Certes, les patrons grecs n’ont pas attendu ce projet pour en appliquer une grande partie. La flexibilité est la règle, les salaires sont en dessous du minimum officiel et souvent payés partiellement, ou pas du tout, pendant des mois : les patrons mettent en avant leurs difficultés financières, plus ou moins réelles selon la taille de leur entreprise. Une enquête révèle que plus de 470 000 travailleurs, n’ayant que des emplois à temps partiel de quelques jours ou de quelques heures par semaine, touchent un salaire brut mensuel de 100 à 400 euros. Le travail au noir est généralisé au point qu’on trouve parfois dans les petites annonces des offres d’emploi « avec assurances », signe qu’un employeur décidé à payer les cotisations sociales est une rareté.
La vie quotidienne devient de plus en plus dure pour beaucoup de travailleurs, qui doivent souvent cumuler deux ou trois emplois mal payés de serveurs, de coursiers ou d’employés dans le nettoyage. Les chômeurs n’ont droit au mieux qu’à un an d’indemnités à 350 euros par mois. Et pourtant le chômage touche un travailleur sur quatre, un jeune sur deux. La solidarité familiale est souvent un recours, mais elle s’épuise également, et la loi sur les retraites a fait un trou dans le budget de nombreux retraités, souvent les seuls soutiens de la famille. Des dizaines de milliers de travailleurs pauvres ne peuvent payer ni leurs impôts, ni les dépenses courantes de gaz, d’électricité ou même de nourriture.
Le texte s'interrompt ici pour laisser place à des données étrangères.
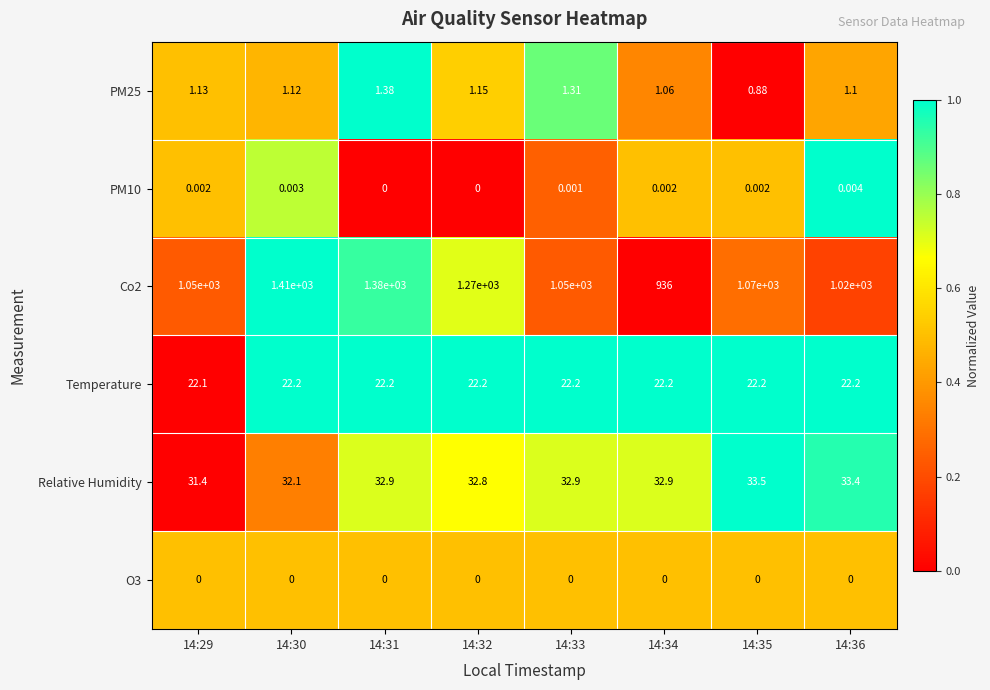

Is the value of PM25 at 14:32 greater than the value of PM10 at 14:36?

Yes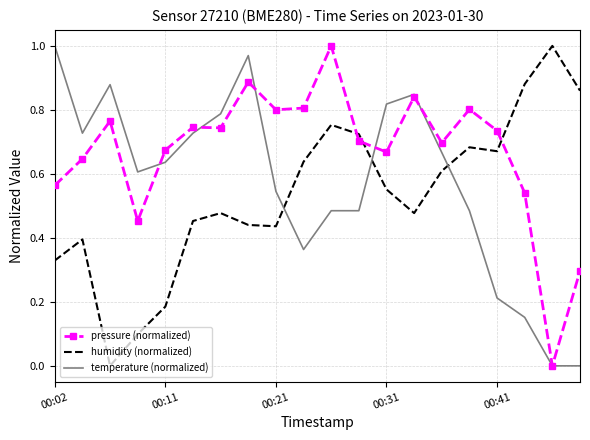

True or false: temperature (normalized) has more than 2 interior local peaks.

True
Les discussions avec les créanciers de l’État grec vont reprendre en septembre. Le gouvernement parle de négociations mais, pour les banques et les gouvernements qui les représentent, il n’y a rien à négocier.
Tsipras va continuer à céder à des créanciers bien décidés à faire payer à la population une dette sans fin. Son seul rôle consiste à promettre de compenser la dureté des mesures par un peu d’aide sociale pour les plus démunis ; des promesses auxquelles la population, épuisée et souvent démoralisée par des années de privations et la perspective d’attaques encore plus sévères, ne croit absolument pas.